• [To do]
A - In the blog post about being photographed in India, in which city was the writer stopped at every tourist site visited?
B - Rewrite the blog post, starting with "Photo Shoot 24/7" and going on through "repetitive, to obnoxious.", with "monuments" changed to "landmarks".
*** Opening Provided text ***
Saturday, 23 July 2011

Photo Shoot 24/7


Well, you can't be camera shy if you come to India. Who would have thought that being an American in India meant taking endless pictures all day with complete strangers!? In Delhi, we were stopped at every tourist site we visited and asked "will you take a photo with my friend, my brother, my sister, my mom, my grandma, my BABY, my wife, etc." Often times people just lingered around with the camera in their hand too afraid to ask, but I knew what they wanted. Sometimes they wouldn't even ask for a picture, and would pretend to take pictures of the monuments (where I happened to be standing), which were...behind them! The whole situation started out being flattering, to funny, to repetitive, to obnoxious. 

Luckily, I love taking pictures, so I didn't mind. However, walking around all day in 90 degree weather, dripping sweat, wanting to pass out in the air conditioned car, and being approached to take a photo with every member in a family every five minutes wasn't exactly ideal timing...nor did I leave them with a cute photo! Here are some of the times we decided to take some photos too. It was so cute because some of the kids who didn't have cameras would ask us to take THEIR picture. People ran up to us just to say hello and ask what our names were. One time some kids asked us for our autographs! We told them we weren't famous, but they didn't care. It was really cute :)
*** Closing Provided text ***
*** Opening Material provided ***
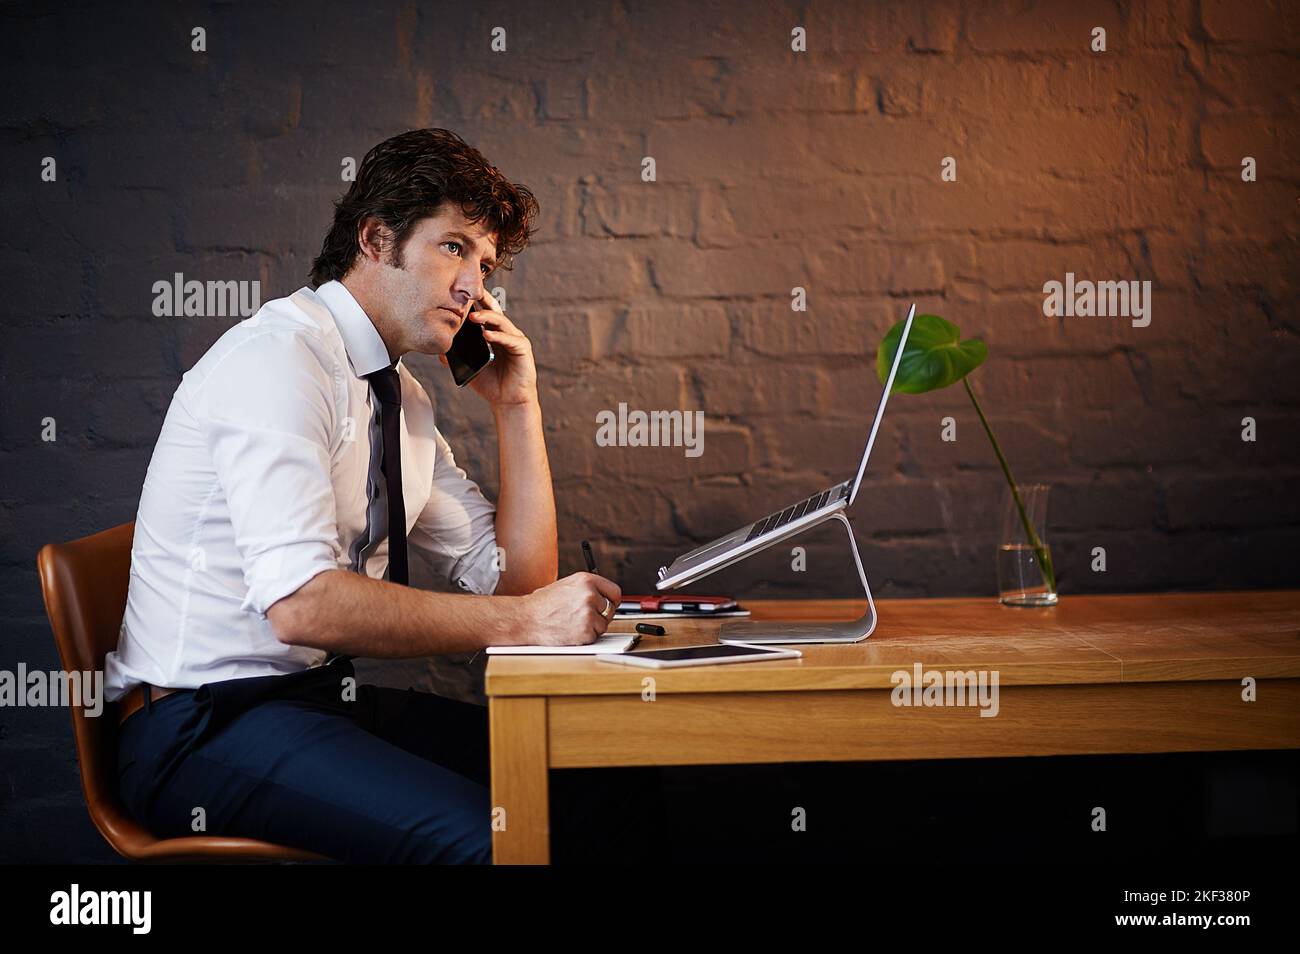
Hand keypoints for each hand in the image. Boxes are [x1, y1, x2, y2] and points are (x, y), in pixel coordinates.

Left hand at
*** Closing Material provided ***
• [Set of answers]
A - Delhi

B -
Photo Shoot 24/7


Well, you can't be camera shy if you come to India. Who would have thought that being an American in India meant taking endless pictures all day with complete strangers!? In Delhi, we were stopped at every tourist site we visited and asked "will you take a photo with my friend, my brother, my sister, my mom, my grandma, my BABY, my wife, etc." Often times people just lingered around with the camera in their hand too afraid to ask, but I knew what they wanted. Sometimes they wouldn't even ask for a picture, and would pretend to take pictures of the landmarks (where I happened to be standing), which were...behind them! The whole situation started out being flattering, to funny, to repetitive, to obnoxious.